++++ Text block ++++
It's like Brazil without the dentistry.

So I can see now why slashdot has so many ads for knick-knacks to clutter cubicles with. I always thought it odd, because I saw the slashdot crowd as primarily male, and the collection of knick-knacks as primarily a female preoccupation. (Not that men don't have collecting instincts; they just seem to be more of the "complete the set" persuasion.)

Something I don't get, though, is why the natives seem happy with the situation. For the bunch of Brits I know, it was intolerably depressing. Within a day, the cube walls were partially dismantled, and we now have some kind of Mondrian take on open-plan. The natives, though, seem to like things the way they are. Where they have glass panels between cubes, they've covered them over with posters. Where there would be natural light, they've drawn the blinds. There's now a natural light gradient directly proportional to the Brit density.

So maybe, I wonder, they like their privacy?

And then I need to go [that's a euphemism, like the sign where I live that promises a fine for anyone "walking their dog" on the lawn], and I'm confused. I'm confused about many things, though I've had some explained.
++++
What to work on:
Please copy the office passage from "Something I don't" to "had some explained.", substituting "locals" for "natives".
++++ Material supplied ++++
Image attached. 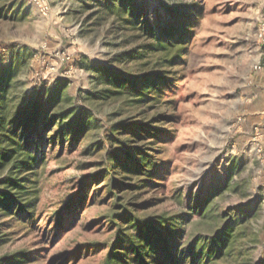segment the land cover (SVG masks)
<instances>
[{
	"label": "rangeland",
	"instance_id": "rangeland-1",
	"mask_svg": "<svg viewBox=\"0 0 264 264\" xmlns=\"http://www.w3.org/2000/svg\"><path fill=\"white\" fill-rule=\"evenodd\" d=\"M131 3L139 16L134 29L110 0H0L6 16L0 17V71L13 65V92L34 99L42 87L53 94L63 84L72 112L83 108L94 121L87 144L62 150L47 144L44 157L38 154L30 178L36 195L27 211L0 208V264H104L116 232L106 219L115 213L114 203L107 191L97 190L107 181L95 188L103 153L86 150L119 124L152 125L162 136L155 145L163 167L155 180L159 186L133 193L139 196L134 207L139 216L191 212L195 198L220 193L210 217L233 213L234 205L253 215L244 239L246 258L232 259L264 264V85L258 86L264 75V0ZM145 22L157 35L170 29L177 42L172 56L184 47L172 67L155 68L159 56L120 61L149 41L138 29ZM150 69L168 76L145 92L155 100L135 106L123 98L92 97L107 88V71L138 75ZM83 189L89 204L82 216H66L58 226L59 214ZM210 222L194 216L185 225L183 244L196 250L207 244L214 231Z\"/></svg>",
	"mask_w": 264,
	"mask_h": 264
},
{
	"label": "trees",
	"instance_id": "trees-1",
	"mask_svg": "<svg viewBox=\"0 0 264 264\" xmlns=\"http://www.w3.org/2000/svg\"><path fill=\"white\" fill-rule=\"evenodd\" d=\"M110 1L120 16H127L125 25L134 29L139 16L135 8H132L131 0ZM185 14L186 12L181 18ZM0 17H6L2 14V8ZM143 25V28H138L140 38L146 36L149 41L122 54L120 61L129 63L143 61L149 56H159L154 64L155 68L166 69L176 64L184 47L179 46L175 50L178 55L172 56L171 47L177 42L170 29L157 35L146 22ZM186 39L187 33L182 41ZM150 65L149 62L144 67ZM166 73H157L153 69L138 75L107 71L104 75L107 88L92 97L103 101L123 98L129 104L143 105L147 100H155L145 92L158 88L167 79ZM16 74L13 65L0 71V176L2 173L6 174L1 181L3 189H0V208L4 211H10L16 206L18 210L27 211L33 205L35 198L32 197L36 195L33 186L37 183L30 181V178L35 170L38 154L41 157L45 155V145L56 146L62 150L66 146L74 149L78 144H87L89 130L94 126L91 114H87L83 108L77 114L72 112L69 96L62 95L65 88L61 87L63 84L58 85L53 94L49 93L48 88L42 87L36 98L25 100L13 92L16 88L13 81ZM52 129L56 131L52 133ZM110 132L111 134H106L98 142L88 143L86 150L87 153H103V170L94 178L95 188L107 181L106 185L97 190L107 191L106 197L114 203L115 213L106 219L116 232L104 264H243L232 258H246L247 247L244 239L252 214L243 207L234 205L233 213L223 211L218 218L210 217L215 198L221 195L218 193L210 200L195 198L193 206H190L191 212L184 210L150 217L139 216L134 209L137 205L135 199L139 196L133 193L144 191L150 186H159L155 180L162 178L163 167L158 161L159 151L155 145L162 136L152 125L132 128L119 124ZM121 134L126 139H120ZM84 190L74 196L65 213L59 214L58 226L66 221V216H82L83 210L89 204L87 191ZM128 194L134 195L130 203L125 201ZM194 216L210 219V226L214 229L207 244H202L199 251L193 246L183 244L186 239L185 225ZM99 221L94 220L92 225L95 226Z\"/></svg>",
	"mask_w": 264,
	"mask_h": 264
},
{
	"label": "crops",
	"instance_id": "crops-1",
	"mask_svg": "<svg viewBox=\"0 0 264 264\" xmlns=\"http://www.w3.org/2000/svg\"><path fill=\"white\" fill-rule=\"evenodd\" d=\"M263 71H264V69H263ZM262 85H264V75H263V78L259 80L258 86H262Z\"/></svg>",
	"mask_w": 264,
	"mask_h": 264
},
{
	"label": "built area",
	"instance_id": "built-area-1",
	"mask_svg": "<svg viewBox=\"0 0 264 264\" xmlns=\"http://www.w3.org/2000/svg\"><path fill=\"white\" fill-rule=\"evenodd\" d=\"M263 35H264V27H263Z\"/></svg>",
	"mask_w": 264,
	"mask_h": 264
}]
</instances>
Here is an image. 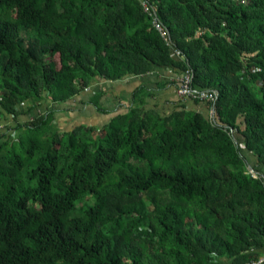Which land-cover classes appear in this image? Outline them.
Listing matches in <instances>:
<instances>
[{
	"label": "trees",
	"instance_id": "1",
	"mask_svg": "<svg viewBox=\"0 0 264 264\" xmlns=\"http://www.w3.org/2000/svg\"><path fill=\"white\" fill-rule=\"evenodd\" d=\"M154 69L216 98L165 113L141 84L101 127L53 123ZM0 122V264L264 257V0H0Z\"/></svg>",
	"mask_w": 264,
	"mask_h": 264
},
{
	"label": "crops",
	"instance_id": "2",
	"mask_svg": "<svg viewBox=\"0 0 264 264\" xmlns=\"http://www.w3.org/2000/svg\"><path fill=\"white\" fill-rule=\"evenodd\" d=\"M173 76L169 70L154 69L143 76H127L115 81L96 79L89 87L65 103L51 107L45 102L44 106L53 110V123L59 131H69L79 125L101 127L110 118L124 113L130 102L131 93L139 85L144 84L154 89V96L147 101L149 107L167 113L184 104L187 108L203 112L204 105L178 99L174 85L168 84L164 89L156 90V85L161 83L159 81L171 80ZM95 96L98 106L104 112L98 111L91 101ZM24 119L25 116L21 117V120Z\"/></svg>",
	"mask_w": 264,
	"mask_h": 264
},
{
	"label": "built area",
	"instance_id": "3",
	"mask_svg": "<svg viewBox=\"0 0 264 264\" xmlns=\"http://www.w3.org/2000/svg\"><path fill=\"white\" fill-rule=\"evenodd\" d=\"M155 27L158 31L161 32V34L163 36L165 35V33L161 30V28L157 22L155 23ZM174 53H175V55H179L178 51H175ZM175 94L179 98H181L183 101L184 100H188V101L198 100L202 103L213 102L216 98L214 91L199 90L196 88L195 89L192 88V86H191V74L190 73H185L179 78V80L177 82V87L175 89ZM10 119H11V117H10ZM9 122H10V120H9ZM9 122L7 121L6 124H8ZM4 126H5V123L0 122V130H2ZM247 264H264V257H260L258 260L252 261V262L247 263Z\"/></svg>",
	"mask_w": 264,
	"mask_h": 264
},
{
	"label": "rangeland",
	"instance_id": "4",
	"mask_svg": "<svg viewBox=\"0 0 264 264\" xmlns=\"http://www.w3.org/2000/svg\"><path fill=\"white\" fill-rule=\"evenodd\" d=\"M167 71V70H166Z\"/></svg>",
	"mask_w": 264,
	"mask_h": 264
}]
</instances>
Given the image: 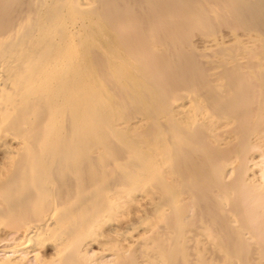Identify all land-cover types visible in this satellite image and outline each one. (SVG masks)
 I'll return each instance as SVG.
<instances>
[{
    "label": "bare ground",
    "instance_id": "bare-ground-1",
    "mask_svg": "<svg viewBox=\"0 0 264 264\" xmlns=\"http://www.w3.org/2000/svg\"><path fill=\"white\" fill-rule=\"evenodd\" d=\"M7 228L0 264H264V0H0Z\"/></svg>",
    "mask_w": 264,
    "mask_h": 264
},
{
    "label": "rangeland",
    "instance_id": "rangeland-1",
    "mask_svg": "<svg viewBox=\"0 0 264 264\" xmlns=\"http://www.w3.org/2000/svg\"><path fill=\"white\" fill-rule=\"evenodd\" d=\"M4 230L5 231H2L0 233V235H3L2 236L3 239H0V250H1L0 251V257L11 254V253L4 251L3 249L6 248L7 246L13 245L14 243H16L18 241L17 235H14V233H12L9 228L4 229ZM29 258L30 259L27 261V264H36L35 260L32 257H29Z\"/></svg>",
    "mask_w": 264,
    "mask_h": 264
}]
</instances>
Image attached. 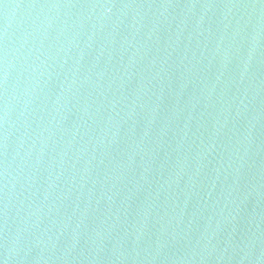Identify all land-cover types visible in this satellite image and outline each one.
<instances>
[{"label":"water","instance_id":"obj_1","mask_svg":"<svg viewBox=\"0 0 264 264\" xmlns=\"http://www.w3.org/2000/svg\"><path fill=\"white\" fill-rule=\"evenodd\" d=\"M0 264H264V0H0Z\"/></svg>","mask_w":264,"mask_h":264}]
</instances>
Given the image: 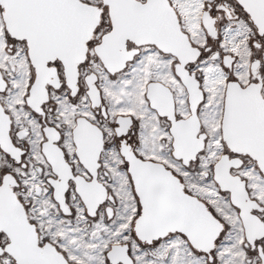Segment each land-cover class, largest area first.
<instances>
[{"label": "snow or ice", "instance_id": "1", "mask_svg": "<svg viewBox=\"0 0 264 264\" xmlns=\"http://www.w3.org/2000/svg\"><path fill=\"white\" fill-rule=\"evenodd\" d=\"M0 264H264V0H0Z\"/></svg>", "mask_w": 264, "mask_h": 264}]
</instances>
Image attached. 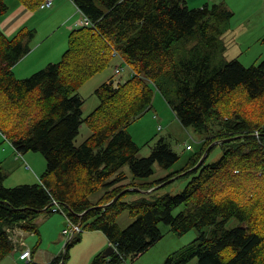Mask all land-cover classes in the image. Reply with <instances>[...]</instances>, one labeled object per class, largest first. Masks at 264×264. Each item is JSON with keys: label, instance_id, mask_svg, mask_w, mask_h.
<instances>
[{"label": "trees", "instance_id": "trees-1", "mask_svg": "<svg viewBox=\"0 0 264 264\" xmlns=\"http://www.w3.org/2000/svg\"><path fill=\"white\" fill-rule=\"evenodd\" d=\"M18 1L29 9L43 2ZM72 1L91 24L72 29L60 59L27 77H15L12 67L31 50L35 30L24 26L9 37L0 28V132L18 153L38 151L46 160L30 184L4 187L0 169V260L17 246L15 228L36 234L38 246L32 219L52 213L55 200L82 230L46 264H66L81 234L93 230L115 250L95 254L88 264H122L160 241L161 223L175 235L197 232L191 246L166 256L165 264L192 257L194 264H264V59L244 66L216 57L233 11L222 2ZM7 11L0 0V20ZM192 35L198 41L189 44ZM114 57L126 63L128 76L117 87L112 77L100 85L99 104L82 117L78 89ZM155 90L180 123L202 137L182 168L147 181L155 163L169 169L179 160L163 138L149 155L137 156L140 147L127 130L150 109ZM83 122L90 133L75 145ZM214 141L221 156L211 163L204 157L195 167ZM183 172L190 179L178 193L157 195ZM123 211L134 217L125 228L116 220ZM232 219L237 224L228 228Z\"/></svg>", "mask_w": 264, "mask_h": 264}, {"label": "rangeland", "instance_id": "rangeland-1", "mask_svg": "<svg viewBox=\"0 0 264 264\" xmlns=\"http://www.w3.org/2000/svg\"><path fill=\"white\" fill-rule=\"evenodd\" d=\"M192 1H199V0H191L190 3L188 2L187 5L189 7H200L198 5L192 4ZM7 2H10L7 4L9 5V8H12L17 1L7 0ZM220 2H223V5L228 7L231 11H233L232 7L239 9L238 12H233V16L228 21L225 27L226 29L225 39H227L230 42H233V47H234L233 51L231 48L229 49L224 48V51L220 50L219 46L222 47L226 45L225 39H223L222 36L219 37L220 38L219 45L217 44L218 50L216 52V57L223 56L225 59L229 60L232 58H236V56L238 55L237 52L243 50L247 46V44L251 43L253 41V35L258 34L259 33L258 31H260L259 27L256 26L254 30L251 29L249 31L250 35L248 32H245V29L249 27V25L251 26L249 21L243 22L244 19L247 18L246 16L249 14V12L251 13L252 11L253 23L254 22L258 23V20L260 22H263L264 13L262 15L261 12L258 11V3L256 0H250L249 4H247L245 7L242 8H239L241 2L239 0H227V1L208 0L206 4L220 3ZM229 5H231L232 7H230ZM48 9H50V7L42 9V7H40L39 5L35 6L34 9H31L36 13V16L28 20L24 25L28 29H33L34 27H37V31L34 29L35 35L30 43L31 46H33L35 42H39L42 39V37L46 33H48L45 31H47L49 27V23L47 20L44 19L45 18L44 16H46L47 13L49 12ZM76 9L77 8H75V10H73V12L70 14L71 16L69 15L70 17L67 20H65V22L68 21V25L70 26L71 30L74 29L73 28L74 26L76 25L78 26L83 18V15ZM244 9H248L249 12L245 14ZM65 10L66 8H62L58 11L59 13L58 15L55 13L52 14V17L54 18L55 21L54 23H56L54 24V26L57 25L60 16L64 15ZM63 24L64 23L61 22L59 27L55 28V30H53V32L42 41L43 45L48 43L50 40H52V38H56L57 34L59 35V32L61 31L60 28L63 26ZM226 36L229 37L230 39L226 38ZM195 41H198V39L195 35H192L188 43L191 44ZM54 44L55 45L52 47H48V48L45 47L44 51H40L41 49H38L37 51L32 53L28 58H26L25 56L30 52H32L33 50L32 47L31 50L22 57L23 59L21 58L22 60L20 59L21 61L20 60H19L20 62L18 61L19 64L17 65V69L19 68L20 70L24 68V66L27 65V62L30 59L36 57L37 55H41V56L33 60L31 65H33L34 67V65L40 61V65L38 64L37 66L36 64V67L39 68L44 67L48 63L47 62L48 59L54 57L55 51L57 54V50H59V47L63 45V42L61 41V39H58L57 37V39L54 40ZM64 46L67 47V38H66V42H64ZM64 50H62L59 58H56L57 60L53 62H57L60 59ZM262 59L264 58H260L255 63L256 64L259 63ZM118 65H120L123 68L121 74L125 81L126 77L128 76L129 68L126 65V63L123 62L119 57H114L107 68H105L103 71L98 72L97 74L86 80L82 84V86L78 89L77 93L83 100L82 117H85L87 114H89L99 104V98L96 94V90L100 85H102L104 82H107L112 77L113 70ZM127 130L132 136L133 140L140 147V150L137 154V156L139 157H145L149 155L151 149L154 147L155 143L160 138H163L169 144L171 149L179 155V160L175 164H173L169 169H164L161 166H159L157 163H155L153 166L154 173L148 179H146L147 181H152L154 179L162 178L168 173H170V171L182 168L186 163L187 159L191 156V154L198 151L201 145L200 142L202 136L196 133L191 127H185L180 123V121L175 117L173 110L170 108V106L168 105V103L166 102V100L158 90H155L154 92L150 109L147 110L143 115H141L135 121H133L127 127ZM89 133L90 131L87 124L83 122L80 125L79 134L75 138L74 141L75 145L80 144L87 137ZM219 143L220 141H214L212 145L214 144L216 145H214L211 149H209L211 146L210 145L206 149V151L203 154L206 157L205 163L214 162L221 156L222 150L221 147L218 145ZM187 145H190V149L186 148ZM14 149L15 148H13L12 143L5 138L2 132H0V169L5 175V178L3 180V186L13 187L18 184H30L38 181L39 177L46 169V160L44 156L38 151H27L20 153L18 155V152ZM123 169L128 176H131V173L127 165H125ZM176 176L177 177H175L173 181H169L168 183H166V185L160 188L157 192V195H163V194L174 195L178 193L185 186L187 181L190 179L188 175L178 174ZM99 195L100 193L92 195L91 199L95 200ZM136 197L137 195L134 194L127 196L125 199L130 201L135 199ZM178 210H179L178 208L175 209L173 213L176 214ZM44 217H47V215L44 212H40L37 213V216L32 219V223L33 222L35 223L37 229L39 228L41 223L44 220H46L44 219ZM55 217H58V215L55 214ZM116 220L121 228H125L134 220V217H131L127 211H123L121 214H119ZM228 223H229L228 228H232L236 226L237 220L232 219ZM49 224L52 225V233L49 235L48 238L44 239V242L48 241V239L54 238L55 233L58 235V230L55 221L54 220L49 221ZM62 224L63 227L61 229L67 226L66 220H65V224L63 222ZM159 227L164 234L163 237L160 239L161 240L160 242L162 243H160L161 245L159 246H163L164 244H166L170 247L169 249L174 248L175 250H177L178 252L176 254H173V256L177 255L178 253H182L187 248H189V246H191V244L193 243V241L197 236V232L194 229H191L182 235H175L169 231V225L161 223ZM59 234L62 239L61 249L59 250L60 253L61 251H63L67 237H65L62 234V230L59 231ZM26 235H27L26 236L27 239L33 238L32 235H35L36 236L35 239L37 242L38 236L36 234L30 232V233H26ZM14 238L16 237L14 236ZM39 242L41 243V237ZM57 242H58L57 239L51 242V246L55 245ZM86 242L87 240L84 239L82 242L79 241L70 248L67 264L79 263L85 252ZM28 248L31 250L30 247ZM14 253H16V251L10 254L13 256ZM193 259L196 262V258L192 257L184 264H192L191 261H193ZM128 260H130V257L128 258Z\"/></svg>", "mask_w": 264, "mask_h": 264}, {"label": "crops", "instance_id": "crops-1", "mask_svg": "<svg viewBox=\"0 0 264 264\" xmlns=\"http://www.w3.org/2000/svg\"><path fill=\"white\" fill-rule=\"evenodd\" d=\"M16 1H17L16 4L12 8H9V5L7 4L8 11L0 20V28L3 31V33L7 36L14 35L15 32L19 28L24 27V25L26 24V22L28 20H30L36 16V13L33 10L25 7L18 0H16ZM239 1H241L239 8H242V7H245L247 4H249L250 0H239ZM256 1L258 3V11L261 12V14L263 15V13H264V0H256ZM188 2L190 3L191 0H187V4H188ZM207 2H208V0H199V1H192V4L202 6V5L206 4ZM6 3H10V2H7V0H6ZM229 6L232 7L231 5H229ZM62 8H66L65 13H64V15L60 16V19L57 22V25L54 26V24H56V23H54L55 21H54V18L52 17V14L55 13L58 15L59 14L58 11ZM75 8H76V6L72 0H53L52 6L50 7V9H48L49 12L47 13L46 16H44L45 17L44 19L47 20L49 23V27H48L47 31H45L48 33H46L39 42L34 43V45L32 46L33 47L32 52L27 54L25 57L28 58L32 53H34L38 49H41L40 51H44L45 47L48 48V47L54 46L55 45L54 40H56L58 37V39H61V41L63 42V45H61V47H59V50H57V54L55 51L54 57L53 58L51 57L50 59H48L47 62L50 63V62L57 60L56 58H59L62 50H64V48L66 47V46H64V42H66V38L68 37V35H66V34H69V32L71 31V28L68 25V21L65 22V20H67L71 16L70 14L73 12V10H75ZM232 8H233V12L239 11V9H237L235 7H232ZM42 9H44V8H42ZM244 11H245V14L249 12L248 9H244ZM246 17L247 18L244 19V21L243 20L242 21L243 22L249 21L251 26H253V27H251L249 25V27H247L245 29V32L249 33V31L251 29L254 30L256 28V26H258L259 30H260V31H258L259 32L258 34L253 35V41L251 43L247 44V46L243 50L237 52L238 55L236 56V58L244 66H249V64L251 65V64L255 63L260 58H264V44L261 42V38L264 36V20H263V22H260L258 20V23H256V22L253 23L252 11H251V13L249 12V14ZM61 22L64 24L60 28L61 31L59 32V35L57 34L56 38H52V40H50L48 43L43 45L42 41L47 36H49L53 32V30H55V28L59 27ZM70 25H72V24H70ZM75 27L76 26H74L73 28H75ZM33 29H35L37 31V27H34ZM225 34H226V32L222 35L223 39H225ZM249 35H250V33H249ZM226 38L230 39L227 36H226ZM225 42H226V45H224V48H227V49L231 48L233 51V49H234L233 42H230L227 39H225ZM43 47H44V49H43ZM40 56L41 55H37L33 59H30L27 62V65L24 66V68H22L20 70H19V68L17 69V65L19 64V62L23 58L19 62H17L12 68V71H13L15 77H17V78L27 77L31 73L40 69L39 67H36V64H37V66H38V64L40 65V61L38 63H36L34 65V67H33V65H31L33 60L39 58ZM19 154L20 153H18V155ZM15 158H16V155H15ZM166 183H168V182H166ZM55 214H57L58 217H55ZM46 215H47V217H44V219H46V220H44L38 228V234L41 237V243L39 242L38 246L33 247L35 242H36V239H35L36 236L32 235L33 238L27 239L26 233H30V232H26V231L20 230L18 228H15L12 231L14 233L12 235V238L14 240V236H15L18 241H20V239H21L20 242H22L23 245L18 242V245L13 250V252L16 251V253H14L13 256L10 254L7 257H5L3 260L0 261V264H46L47 262L51 261L52 258L59 253V250L61 249V245H62V239L60 237L59 231L62 230L61 229L63 227L62 222L65 224V218L62 214H60L58 212H52V213H49ZM52 220L55 221V224H56V227L58 230V235L55 233L54 238L48 239V241L44 242V239L48 238L49 235L52 233V225L49 224V221H52ZM56 239L58 240V242L55 245L51 246V242L55 241ZM84 239L87 240V242L85 243V252H84V254H83V256H82V258L78 264H88L90 262L91 258L95 254L103 251L110 244L108 242L107 238H105V236L103 235V233L100 231H97V230L83 232L81 234L80 241L82 242ZM160 241L155 243L154 245H152L149 249H147L142 254L136 256L135 258H133V259L130 258V260H128V258H126L122 264H165L164 259L166 258V256H168L169 254H171V252H174L176 250L174 248L169 249L170 247L166 244H164L163 246H159V245H161L160 243H162ZM26 247L31 248V259L27 260V261L26 260L23 261V260H20L18 258V253L21 250L25 249ZM17 251H18V253H17ZM191 263L194 264L195 260L193 259V261H191Z\"/></svg>", "mask_w": 264, "mask_h": 264}, {"label": "built area", "instance_id": "built-area-1", "mask_svg": "<svg viewBox=\"0 0 264 264\" xmlns=\"http://www.w3.org/2000/svg\"><path fill=\"white\" fill-rule=\"evenodd\" d=\"M51 0H46L45 2H42L40 7L42 8H48V6L50 5ZM77 10L81 13V11L77 8ZM82 14V13H81ZM82 20L80 21L79 25H90L91 22L90 20L84 15ZM114 55H116V53H113ZM122 67L120 65L116 66L113 70V75H112V80H114L115 86L117 87L119 83L124 82V79L122 77ZM187 149H190V145L186 146ZM51 211L52 212H58L60 214H62L66 220V227L62 229V234L67 237L66 241L72 239L75 237L76 234H78L79 232H81L82 228L80 227V224L76 223L74 220H72L64 211V209L55 201L53 200V206L51 207ZM14 234V233H13ZM14 241L19 242L22 244L21 239L20 241H18L16 238H14ZM115 250V248H114ZM18 258L20 260H30L31 259V250L26 247L25 249L21 250L18 253ZM125 261V260H124Z\"/></svg>", "mask_w": 264, "mask_h": 264}, {"label": "water", "instance_id": "water-1", "mask_svg": "<svg viewBox=\"0 0 264 264\" xmlns=\"http://www.w3.org/2000/svg\"><path fill=\"white\" fill-rule=\"evenodd\" d=\"M204 155L202 156V158L200 159V161L198 162V164L195 166V167H197L203 160H204ZM185 172H183V173H181L182 175L184 174ZM175 177H177V176H174V177H171L170 179H168L166 182H169V181H172ZM166 182H164V183H166ZM164 183H162V184H160V185H158V186H161V185H163ZM158 186H156V187H158ZM153 189H155V187H153L152 189H149V190H147V191H145V193H149V192H151ZM116 198H117V196H116ZM114 251V246L112 245V244H109L103 251H102V256H104V257H108L112 252Z\"/></svg>", "mask_w": 264, "mask_h": 264}, {"label": "bare ground", "instance_id": "bare-ground-1", "mask_svg": "<svg viewBox=\"0 0 264 264\" xmlns=\"http://www.w3.org/2000/svg\"><path fill=\"white\" fill-rule=\"evenodd\" d=\"M46 0H43V2H45ZM52 3H53V0H51V2H50V5L48 6V7H51L52 6ZM112 80V79H111ZM112 82H113V84L115 85V83H114V80H112ZM26 232H29V231H26Z\"/></svg>", "mask_w": 264, "mask_h": 264}]
</instances>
++++
Result of this exercise:
Something I don't get, though, is why the locals seem happy with the situation. For the bunch of Brits I know, it was intolerably depressing. Within a day, the cube walls were partially dismantled, and we now have some kind of Mondrian take on open-plan. The locals, though, seem to like things the way they are. Where they have glass panels between cubes, they've covered them over with posters. Where there would be natural light, they've drawn the blinds. There's now a natural light gradient directly proportional to the Brit density.

So maybe, I wonder, they like their privacy?

And then I need to go [that's a euphemism, like the sign where I live that promises a fine for anyone "walking their dog" on the lawn], and I'm confused. I'm confused about many things, though I've had some explained.